I would love that! 100bg for 28/year? That would be awesome!


----------



## wlanboy (Jul 13, 2013)

For the sage status of the Hurricane Electric IPv6 Certification.


----------



## blergh (Jul 13, 2013)

jarland said:


> We're holding out for IPv7.
> 
> (I joke)


IPv9?


----------



## Coastercraze (Jul 13, 2013)

v1

v2

v4

v8

v16

v32

v64

v128

v256

v512

v1024

etc.


----------



## wlanboy (Jul 14, 2013)

I want to add a question ... what should I do with 18.446.744.073.709.551.616 IPv6 addresses?

Got one of the he.net IPv6 tunnels with one /64 assigned to it.

It might be easier for routing but a whole /64? Even a /112 does provide 65,536 ips.

So why do they throw away so many ips?


----------



## wdq (Jul 14, 2013)

wlanboy said:


> I want to add a question ... what should I do with 18.446.744.073.709.551.616 IPv6 addresses?
> 
> Got one of the he.net IPv6 tunnels with one /64 assigned to it.
> 
> ...


I've been wondering the same thing. If hosts are giving out /64's and /48's to every customer in a decade we'll run into an IPv6 shortage just like we did by giving out big blocks of IPv4 addresses to businesses in the past. I'm pretty sure something like a /128 or even a /124 would be perfectly fine for the majority of people out there. 

I don't know a whole lot about IPv6 so someone might be able to provide more information on why such huge blocks of IPv6 are being assigned.


----------



## film_girl (Jul 14, 2013)

wdq said:


> I've been wondering the same thing. If hosts are giving out /64's and /48's to every customer in a decade we'll run into an IPv6 shortage just like we did by giving out big blocks of IPv4 addresses to businesses in the past. I'm pretty sure something like a /128 or even a /124 would be perfectly fine for the majority of people out there.
> 
> I don't know a whole lot about IPv6 so someone might be able to provide more information on why such huge blocks of IPv6 are being assigned.


Those are the recommended blocks by the IETF. In fact, at one point the recommendation for home sites changed from being more than /64 (though not necessarily a /48), something like a /56.

In practical terms though, the IPv6 address space is something like 340 undecillion.
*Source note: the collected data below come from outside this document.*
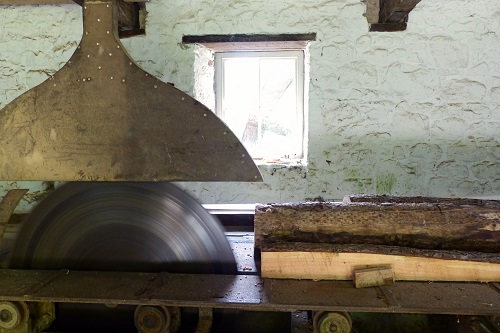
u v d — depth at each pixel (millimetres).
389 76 3037
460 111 3033
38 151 1428
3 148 1435
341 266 1429
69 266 1585
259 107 3408
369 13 2979
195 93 3154
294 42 3100
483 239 1496
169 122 1395
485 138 3043
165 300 1254
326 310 1228
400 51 3006
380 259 1420
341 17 3006
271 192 3213
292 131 3396
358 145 3121
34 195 3305
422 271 1416
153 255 1566
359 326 1519
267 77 3373
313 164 3164
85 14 1377
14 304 1316
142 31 3104
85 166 1424
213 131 1387
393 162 3115
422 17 2959
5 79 3252
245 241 2008
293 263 1440
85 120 1409
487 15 2932
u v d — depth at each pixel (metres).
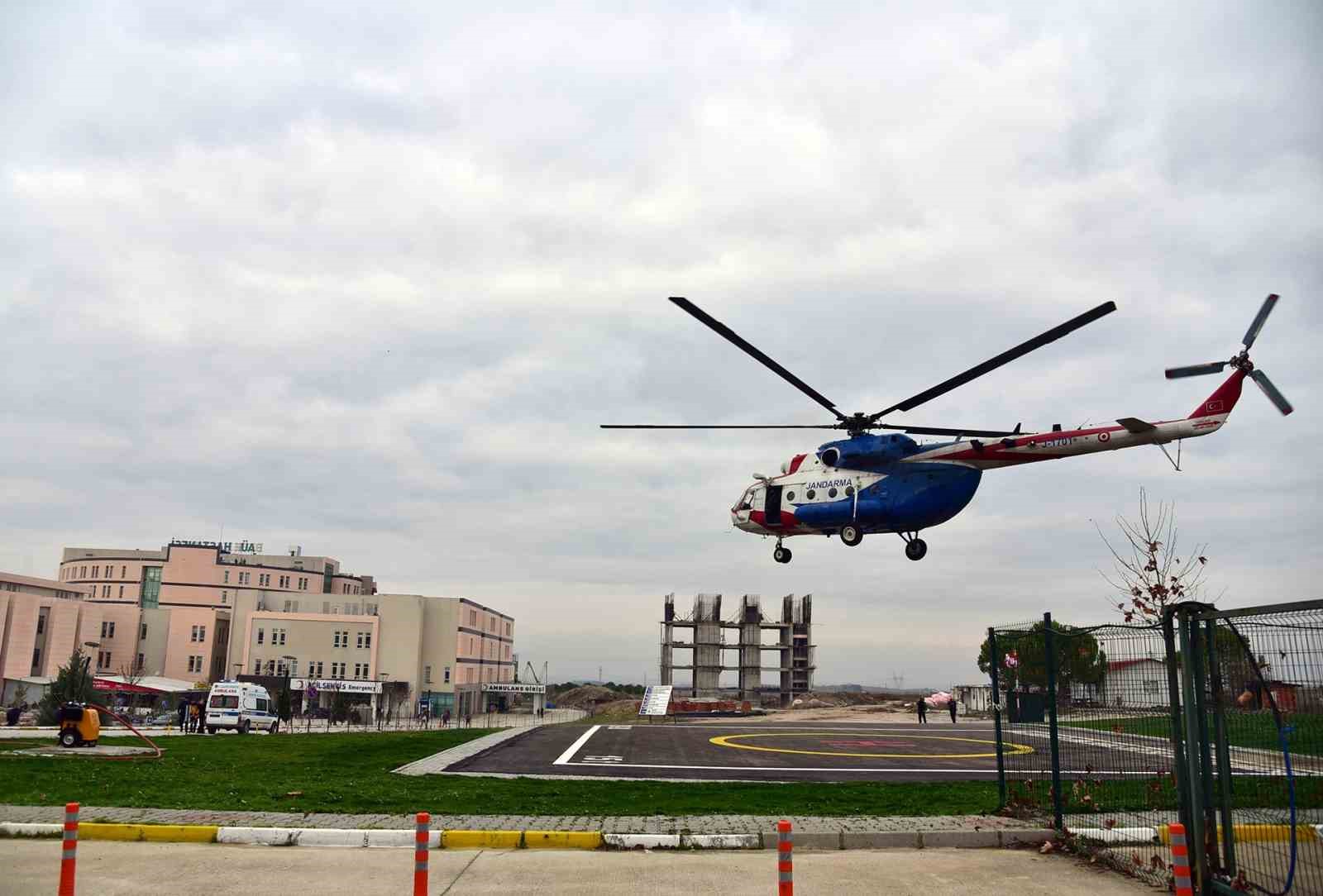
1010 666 15.68
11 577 83.56
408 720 85.31
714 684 112.12
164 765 21.53
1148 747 13.62
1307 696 8.58
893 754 28.31
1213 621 10.26
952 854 12.71
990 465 21.80
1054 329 18.56
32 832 13.00
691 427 23.42
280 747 27.94
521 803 15.70
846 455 23.45
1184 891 8.02
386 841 12.85
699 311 19.00
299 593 104.31
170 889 10.31
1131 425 19.48
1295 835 9.03
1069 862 12.18
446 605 106.25
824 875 11.38
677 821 14.03
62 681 64.94
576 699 173.88
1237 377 18.92
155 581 117.88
Like it's a number completely unfathomable. We're not going to run out of address space in our lifetime.


----------



## D. Strout (Jul 14, 2013)

wdq said:


> If hosts are giving out /64's and /48's to every customer in a decade we'll run into an IPv6 shortage just like we did by giving out big blocks of IPv4 addresses to businesses in the past.


There are 18,446,744,073,709,551,616 /64 blocks in IPv6 (and that many IPs in a /64, incidentally). By my calculation, if one /64 is allocated per second it will take trillions of years to run out. *@**film_girl* is right, IPv6 depletion should never be a concern.


----------



## peterw (Jul 15, 2013)

D. Strout said:


> There are 18,446,744,073,709,551,616 /64 blocks in IPv6 (and that many IPs in a /64, incidentally).


Maybe he.net loves math?

I will get one of the ipv6 tunnels. Great for VPN because I can assign a new ip evertime I login.


----------